1. The reasoning of the court’s explanation concerning this case is as stated in the reasoning of the judgment of the court of first instance, except for adding the following determination as to the Plaintiff’s assertion, thereby citing it as it is in accordance with the main sentence of Article 420 of the Civil Procedure Act.

2. The Plaintiff asserts that, even though the agreement between the shareholders of this case has the nature of a written resolution by the Defendant’s general meeting of shareholders as to the appointment of internal directors and auditors, the agreement between the shareholders of this case was made by G and F with the seals affixed to the remaining shareholders H and I while G among four shareholders of this case were present. At the time, G did not submit a document attesting that it was granted the power of representation by H and I. Thus, the written resolution under the agreement between the shareholders of this case is invalid.
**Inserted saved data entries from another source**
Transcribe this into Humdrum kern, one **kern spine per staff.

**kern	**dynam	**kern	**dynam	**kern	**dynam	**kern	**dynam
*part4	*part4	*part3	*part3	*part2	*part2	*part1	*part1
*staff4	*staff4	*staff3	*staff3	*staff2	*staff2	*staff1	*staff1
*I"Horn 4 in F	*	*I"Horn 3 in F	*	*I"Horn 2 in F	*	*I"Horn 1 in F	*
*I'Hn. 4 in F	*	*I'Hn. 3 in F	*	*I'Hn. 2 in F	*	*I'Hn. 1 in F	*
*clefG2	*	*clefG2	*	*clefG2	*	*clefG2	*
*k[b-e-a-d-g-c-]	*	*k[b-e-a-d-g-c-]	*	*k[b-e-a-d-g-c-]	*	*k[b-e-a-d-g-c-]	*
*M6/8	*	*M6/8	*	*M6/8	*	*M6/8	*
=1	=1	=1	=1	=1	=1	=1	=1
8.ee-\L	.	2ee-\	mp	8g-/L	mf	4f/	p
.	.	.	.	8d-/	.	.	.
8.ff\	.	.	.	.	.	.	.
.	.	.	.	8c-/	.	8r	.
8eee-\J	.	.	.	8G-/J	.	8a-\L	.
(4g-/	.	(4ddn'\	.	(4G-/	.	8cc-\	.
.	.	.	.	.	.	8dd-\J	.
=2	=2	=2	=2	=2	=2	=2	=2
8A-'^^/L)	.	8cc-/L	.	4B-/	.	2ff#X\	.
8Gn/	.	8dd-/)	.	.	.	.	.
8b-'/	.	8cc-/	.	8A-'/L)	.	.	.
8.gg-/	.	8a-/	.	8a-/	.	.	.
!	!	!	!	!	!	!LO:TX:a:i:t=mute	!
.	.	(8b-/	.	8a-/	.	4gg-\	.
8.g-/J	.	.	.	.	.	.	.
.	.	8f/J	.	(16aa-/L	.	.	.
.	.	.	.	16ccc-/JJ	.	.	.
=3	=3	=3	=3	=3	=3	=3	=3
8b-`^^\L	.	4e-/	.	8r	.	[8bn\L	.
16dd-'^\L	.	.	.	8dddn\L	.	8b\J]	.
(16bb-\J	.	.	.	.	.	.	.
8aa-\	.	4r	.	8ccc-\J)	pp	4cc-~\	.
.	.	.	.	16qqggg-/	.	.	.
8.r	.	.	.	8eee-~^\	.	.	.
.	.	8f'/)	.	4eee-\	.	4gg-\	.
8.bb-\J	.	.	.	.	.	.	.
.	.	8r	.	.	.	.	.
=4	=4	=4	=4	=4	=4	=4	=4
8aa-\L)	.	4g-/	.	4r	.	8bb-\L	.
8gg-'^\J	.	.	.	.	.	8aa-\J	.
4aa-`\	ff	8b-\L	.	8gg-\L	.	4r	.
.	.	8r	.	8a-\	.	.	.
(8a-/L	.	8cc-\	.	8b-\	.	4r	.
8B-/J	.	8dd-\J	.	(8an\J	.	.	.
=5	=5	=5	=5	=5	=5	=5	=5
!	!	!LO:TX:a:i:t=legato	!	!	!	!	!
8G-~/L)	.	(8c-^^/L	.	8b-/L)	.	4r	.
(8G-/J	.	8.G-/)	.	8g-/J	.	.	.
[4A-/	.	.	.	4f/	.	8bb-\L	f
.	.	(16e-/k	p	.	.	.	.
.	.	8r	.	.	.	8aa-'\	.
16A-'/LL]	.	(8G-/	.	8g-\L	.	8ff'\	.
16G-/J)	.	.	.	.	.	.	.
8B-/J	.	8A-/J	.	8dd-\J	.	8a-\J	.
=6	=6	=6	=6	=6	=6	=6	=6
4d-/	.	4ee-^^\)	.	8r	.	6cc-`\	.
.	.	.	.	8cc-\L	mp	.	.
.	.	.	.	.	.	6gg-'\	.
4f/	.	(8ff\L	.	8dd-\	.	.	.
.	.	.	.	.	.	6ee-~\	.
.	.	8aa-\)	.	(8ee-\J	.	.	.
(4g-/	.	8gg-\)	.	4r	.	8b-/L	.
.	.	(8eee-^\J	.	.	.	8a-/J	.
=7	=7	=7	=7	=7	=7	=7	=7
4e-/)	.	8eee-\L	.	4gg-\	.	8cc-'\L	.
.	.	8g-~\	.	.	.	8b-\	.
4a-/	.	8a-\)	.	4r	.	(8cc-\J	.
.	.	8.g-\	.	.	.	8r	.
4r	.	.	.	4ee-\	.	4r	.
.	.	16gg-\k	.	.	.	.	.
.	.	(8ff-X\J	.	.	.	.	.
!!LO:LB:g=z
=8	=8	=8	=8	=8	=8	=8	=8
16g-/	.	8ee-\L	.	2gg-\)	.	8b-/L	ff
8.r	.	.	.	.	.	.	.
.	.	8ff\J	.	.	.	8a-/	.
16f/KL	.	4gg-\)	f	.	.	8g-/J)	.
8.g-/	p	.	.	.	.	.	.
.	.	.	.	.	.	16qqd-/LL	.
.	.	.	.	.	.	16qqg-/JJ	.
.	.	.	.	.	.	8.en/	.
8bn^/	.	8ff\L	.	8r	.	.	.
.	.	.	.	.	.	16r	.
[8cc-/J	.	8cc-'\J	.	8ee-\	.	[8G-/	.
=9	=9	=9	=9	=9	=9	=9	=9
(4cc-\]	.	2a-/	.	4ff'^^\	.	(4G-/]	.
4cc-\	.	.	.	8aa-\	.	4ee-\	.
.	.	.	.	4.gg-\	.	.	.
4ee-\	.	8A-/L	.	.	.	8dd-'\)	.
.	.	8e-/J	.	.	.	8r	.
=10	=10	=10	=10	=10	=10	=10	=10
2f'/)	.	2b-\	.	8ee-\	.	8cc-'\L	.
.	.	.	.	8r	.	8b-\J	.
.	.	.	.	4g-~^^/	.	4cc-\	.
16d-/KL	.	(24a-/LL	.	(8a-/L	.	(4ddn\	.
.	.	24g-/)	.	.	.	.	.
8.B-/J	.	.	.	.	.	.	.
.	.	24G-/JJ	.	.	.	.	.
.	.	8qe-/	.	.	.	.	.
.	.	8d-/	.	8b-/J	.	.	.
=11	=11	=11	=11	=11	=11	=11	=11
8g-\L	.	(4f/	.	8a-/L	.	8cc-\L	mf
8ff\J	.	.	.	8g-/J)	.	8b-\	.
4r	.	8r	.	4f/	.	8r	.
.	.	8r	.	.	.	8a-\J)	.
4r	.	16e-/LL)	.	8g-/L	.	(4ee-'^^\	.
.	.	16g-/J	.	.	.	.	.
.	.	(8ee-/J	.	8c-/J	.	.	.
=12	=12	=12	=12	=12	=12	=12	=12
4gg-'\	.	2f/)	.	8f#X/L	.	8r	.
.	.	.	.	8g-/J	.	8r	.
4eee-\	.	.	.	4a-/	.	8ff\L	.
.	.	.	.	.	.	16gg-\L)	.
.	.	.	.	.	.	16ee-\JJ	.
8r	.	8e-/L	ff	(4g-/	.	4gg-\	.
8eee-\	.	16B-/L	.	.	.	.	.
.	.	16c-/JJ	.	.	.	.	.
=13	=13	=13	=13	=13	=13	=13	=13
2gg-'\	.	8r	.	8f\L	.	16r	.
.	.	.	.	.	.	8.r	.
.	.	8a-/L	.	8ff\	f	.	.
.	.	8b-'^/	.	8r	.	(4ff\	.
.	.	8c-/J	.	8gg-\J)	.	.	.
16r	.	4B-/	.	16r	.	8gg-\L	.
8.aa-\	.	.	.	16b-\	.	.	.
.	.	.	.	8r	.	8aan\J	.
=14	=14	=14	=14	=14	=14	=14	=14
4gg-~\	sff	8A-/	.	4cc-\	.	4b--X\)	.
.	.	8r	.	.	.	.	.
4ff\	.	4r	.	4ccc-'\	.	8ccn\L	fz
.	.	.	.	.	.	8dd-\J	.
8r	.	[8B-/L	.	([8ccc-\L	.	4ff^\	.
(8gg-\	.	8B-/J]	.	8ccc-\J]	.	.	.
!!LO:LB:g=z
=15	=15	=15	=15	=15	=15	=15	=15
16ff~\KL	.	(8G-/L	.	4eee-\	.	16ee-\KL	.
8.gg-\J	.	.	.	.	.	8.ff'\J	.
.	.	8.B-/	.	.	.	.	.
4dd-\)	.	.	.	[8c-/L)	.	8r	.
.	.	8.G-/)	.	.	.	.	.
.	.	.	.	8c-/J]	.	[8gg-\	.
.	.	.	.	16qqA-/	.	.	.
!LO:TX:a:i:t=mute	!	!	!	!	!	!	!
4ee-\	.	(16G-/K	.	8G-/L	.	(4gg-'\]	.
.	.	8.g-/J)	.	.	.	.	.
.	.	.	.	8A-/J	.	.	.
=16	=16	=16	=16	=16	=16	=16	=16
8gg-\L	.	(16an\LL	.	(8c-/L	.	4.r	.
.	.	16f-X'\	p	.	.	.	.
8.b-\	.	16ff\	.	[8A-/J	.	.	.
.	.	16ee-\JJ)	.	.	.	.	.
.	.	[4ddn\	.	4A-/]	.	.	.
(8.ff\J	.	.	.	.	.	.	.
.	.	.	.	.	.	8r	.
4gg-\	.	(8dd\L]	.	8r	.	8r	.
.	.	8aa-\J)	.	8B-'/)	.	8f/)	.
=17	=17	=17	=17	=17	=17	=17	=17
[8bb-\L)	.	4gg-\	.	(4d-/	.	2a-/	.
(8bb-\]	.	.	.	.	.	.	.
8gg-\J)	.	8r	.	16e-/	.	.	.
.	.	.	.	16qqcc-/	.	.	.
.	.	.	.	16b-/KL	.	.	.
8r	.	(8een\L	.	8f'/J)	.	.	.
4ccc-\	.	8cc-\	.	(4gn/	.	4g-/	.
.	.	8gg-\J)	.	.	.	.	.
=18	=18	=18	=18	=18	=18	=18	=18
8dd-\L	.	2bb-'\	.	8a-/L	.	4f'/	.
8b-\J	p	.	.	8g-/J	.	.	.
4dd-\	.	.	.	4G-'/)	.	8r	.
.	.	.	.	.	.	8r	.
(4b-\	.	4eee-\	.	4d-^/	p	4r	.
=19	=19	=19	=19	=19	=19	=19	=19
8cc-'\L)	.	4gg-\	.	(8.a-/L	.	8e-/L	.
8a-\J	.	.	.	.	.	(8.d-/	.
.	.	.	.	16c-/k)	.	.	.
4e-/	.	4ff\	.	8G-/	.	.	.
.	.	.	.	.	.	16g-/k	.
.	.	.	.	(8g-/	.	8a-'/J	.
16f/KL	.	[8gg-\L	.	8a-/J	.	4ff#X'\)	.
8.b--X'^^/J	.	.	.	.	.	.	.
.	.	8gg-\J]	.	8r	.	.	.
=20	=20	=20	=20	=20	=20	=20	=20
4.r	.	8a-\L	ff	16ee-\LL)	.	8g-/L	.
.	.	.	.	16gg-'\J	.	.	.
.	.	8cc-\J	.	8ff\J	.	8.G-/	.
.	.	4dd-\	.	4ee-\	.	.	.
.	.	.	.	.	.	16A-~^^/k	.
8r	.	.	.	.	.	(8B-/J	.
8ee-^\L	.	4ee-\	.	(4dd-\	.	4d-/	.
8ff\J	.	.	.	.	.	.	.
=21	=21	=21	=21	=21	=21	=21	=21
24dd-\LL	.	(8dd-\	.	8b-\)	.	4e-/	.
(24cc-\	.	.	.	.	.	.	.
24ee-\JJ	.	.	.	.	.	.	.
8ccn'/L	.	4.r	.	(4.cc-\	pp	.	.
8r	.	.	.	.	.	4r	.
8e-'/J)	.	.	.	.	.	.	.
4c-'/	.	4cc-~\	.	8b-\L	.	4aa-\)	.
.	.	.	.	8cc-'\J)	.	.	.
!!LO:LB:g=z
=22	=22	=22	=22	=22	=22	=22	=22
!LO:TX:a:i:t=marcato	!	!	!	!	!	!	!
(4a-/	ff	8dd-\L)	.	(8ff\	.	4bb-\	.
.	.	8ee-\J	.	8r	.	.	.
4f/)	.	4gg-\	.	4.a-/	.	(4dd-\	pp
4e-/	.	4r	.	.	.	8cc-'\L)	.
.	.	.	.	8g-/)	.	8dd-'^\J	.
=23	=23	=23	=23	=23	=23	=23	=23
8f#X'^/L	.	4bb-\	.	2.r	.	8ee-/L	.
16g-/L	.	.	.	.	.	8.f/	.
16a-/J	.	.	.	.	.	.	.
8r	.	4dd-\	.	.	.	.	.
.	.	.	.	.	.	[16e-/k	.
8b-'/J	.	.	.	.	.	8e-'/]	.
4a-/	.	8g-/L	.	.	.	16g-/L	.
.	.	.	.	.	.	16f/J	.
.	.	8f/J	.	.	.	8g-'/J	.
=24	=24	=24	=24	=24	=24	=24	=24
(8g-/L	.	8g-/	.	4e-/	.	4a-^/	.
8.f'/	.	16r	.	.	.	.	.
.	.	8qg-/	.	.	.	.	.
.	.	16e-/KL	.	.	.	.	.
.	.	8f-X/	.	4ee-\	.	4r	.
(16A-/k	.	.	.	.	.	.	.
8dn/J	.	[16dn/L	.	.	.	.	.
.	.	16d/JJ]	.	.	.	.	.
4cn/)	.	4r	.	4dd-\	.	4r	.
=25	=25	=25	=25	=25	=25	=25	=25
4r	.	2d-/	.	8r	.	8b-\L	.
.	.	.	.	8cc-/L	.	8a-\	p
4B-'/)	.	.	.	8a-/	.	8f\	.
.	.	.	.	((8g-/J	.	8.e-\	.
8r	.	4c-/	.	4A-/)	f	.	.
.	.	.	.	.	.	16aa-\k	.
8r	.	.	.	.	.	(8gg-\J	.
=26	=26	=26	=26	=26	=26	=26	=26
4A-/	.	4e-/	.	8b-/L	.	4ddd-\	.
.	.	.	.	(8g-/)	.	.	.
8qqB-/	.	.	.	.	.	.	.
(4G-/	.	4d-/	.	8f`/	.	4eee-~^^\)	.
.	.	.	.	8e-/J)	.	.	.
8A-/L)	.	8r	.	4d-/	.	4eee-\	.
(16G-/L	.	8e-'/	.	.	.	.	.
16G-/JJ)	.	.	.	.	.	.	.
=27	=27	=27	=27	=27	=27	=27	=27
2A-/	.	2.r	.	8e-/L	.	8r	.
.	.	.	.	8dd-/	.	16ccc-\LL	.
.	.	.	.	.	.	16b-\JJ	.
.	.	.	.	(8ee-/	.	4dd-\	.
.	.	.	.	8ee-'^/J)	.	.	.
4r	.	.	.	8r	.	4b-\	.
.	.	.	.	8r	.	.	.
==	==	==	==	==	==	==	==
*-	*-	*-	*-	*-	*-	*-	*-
Article 368 (2) of the Commercial Act provides that "a shareholder may have his/her proxy exercise his/her voting right. In this case, his/her proxy shall submit a document proving his/her power of representation to the general meeting." In this context, "a document proving his/her power of representation" refers to a letter of proxy, which requires a company to submit a certificate of personal seal impression, a letter of attendance, etc. along with the power of attorney to verify the qualification of the proxy more clearly, and the submission of such

Even if the shareholder or representative proves the authenticity of power of attorney or the fact of delegation by other means, the company cannot deny the power of attorney.

(See Supreme Court Decision 2005Da22701, 22718 Decided April 23, 2009, etc.). According to the overall purport of the statements and arguments on the health account, Gap evidence Nos. 2, Eul evidence Nos. 4 with respect to the instant case, the Defendant’s four shareholders are both relatives and seals, and G are also subject to a shareholder H and I’s seal impression and a certificate of personal seal impression with H and I’s seal impression affixed to the instant shareholder agreement on December 15, 2016.